German economic research institutes-including the Ifo Institute, the Institute for Macroeconomics at the Hans Böckler Foundation (IMK), the Forschungsinstitut RWI Berlin, and the IW Cologne-told Politico’s “Industrie und Handel” newsletter on Tuesday that they are expected to cut their forecasts because of the Iran conflict. The institutes anticipate a drag on Germany’s gross domestic product of between 0.2 and 1.0 percentage points, depending on how long the war lasts.

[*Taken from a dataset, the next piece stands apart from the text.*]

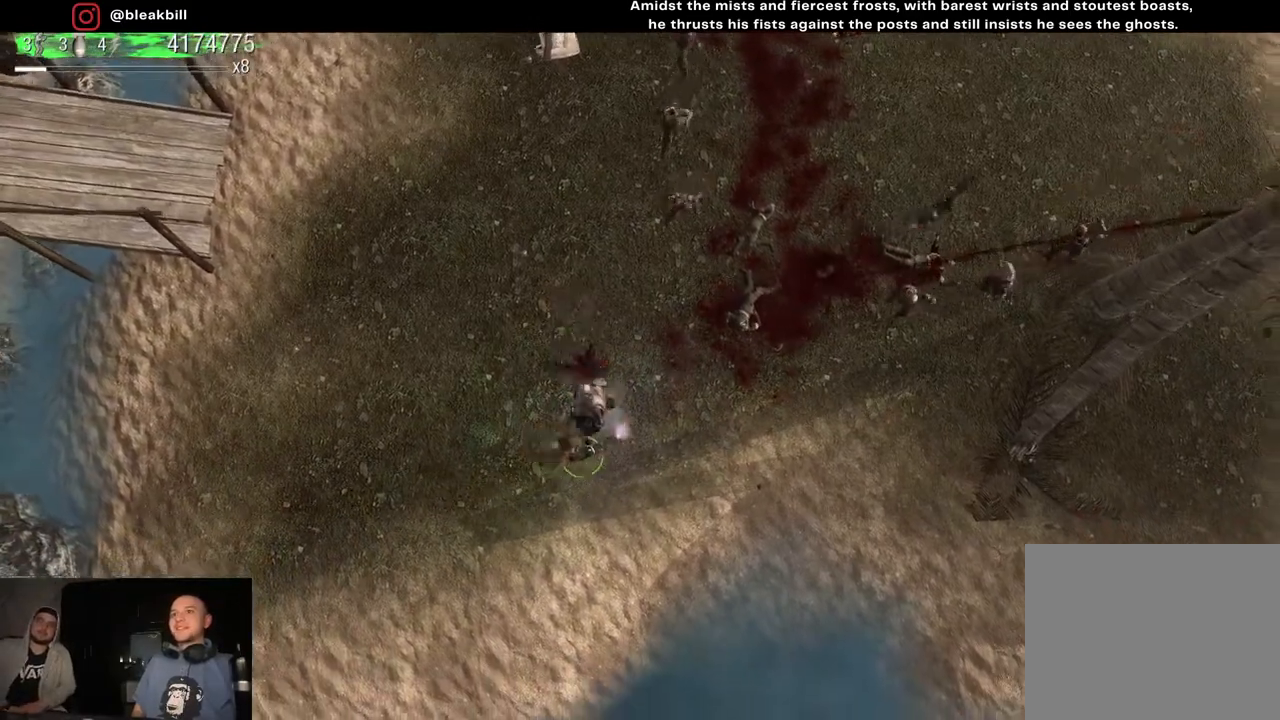
{"buttons": [], "left_stick": "up-left", "right_stick": "up", "events": [[183, "left_stick", "down-left"], [350, "left_stick", "left"], [367, "right_stick", "up"], [500, "left_stick", "up-left"]]}
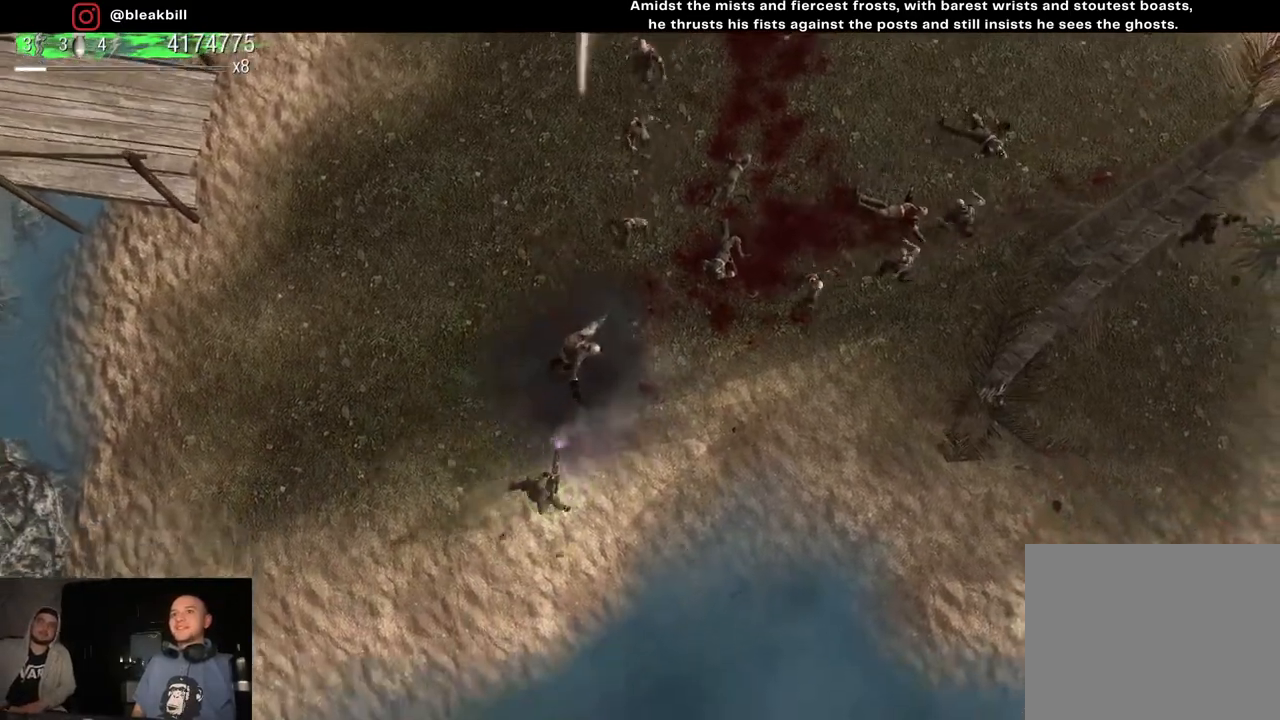
{"buttons": [], "left_stick": "up-left", "right_stick": "up-right", "events": [[100, "right_stick", "up-right"]]}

According to Ifo chief economist Timo Wollmershäuser, an inflation rate close to 2.5 % is likely if oil and gas prices fall again in the coming weeks. That would slow this year’s growth by roughly 0.2 percentage points, leaving Germany with an estimated 0.8 % growth in 2024 and 1.2 % in 2025. If fossil‑fuel prices remain sharply high for longer, he warns that inflation could reach 3 %, further reducing growth to 0.6 % this year and 0.8 % next year.
IMK’s scientific director Sebastian Dullien noted that before the war the trend had been to lift the 2026 growth outlook from 1.2 % to a slightly higher level. “That change has now been annulled” he said. He added that if oil falls quickly below $100 per barrel, the impact would likely be limited to a few tenths of a percentage point of growth loss. “But if the war continues and oil and LNG supplies remain disrupted for an extended period, the energy price shock could be large enough to stop Germany’s recovery”.
IW Cologne’s Samina Sultan observed that if oil prices stay at $100-or even $150-for two years, Germany’s 2027 GDP would be 0.6 to 1.0 % lower than it would have been without the price rise.
Finally, RWI expert Torsten Schmid offered a slightly more optimistic view: if oil and gas prices stay at current levels until the end of March and then gradually decline, the negative effect on GDP in 2026 would be about 0.2 percentage points.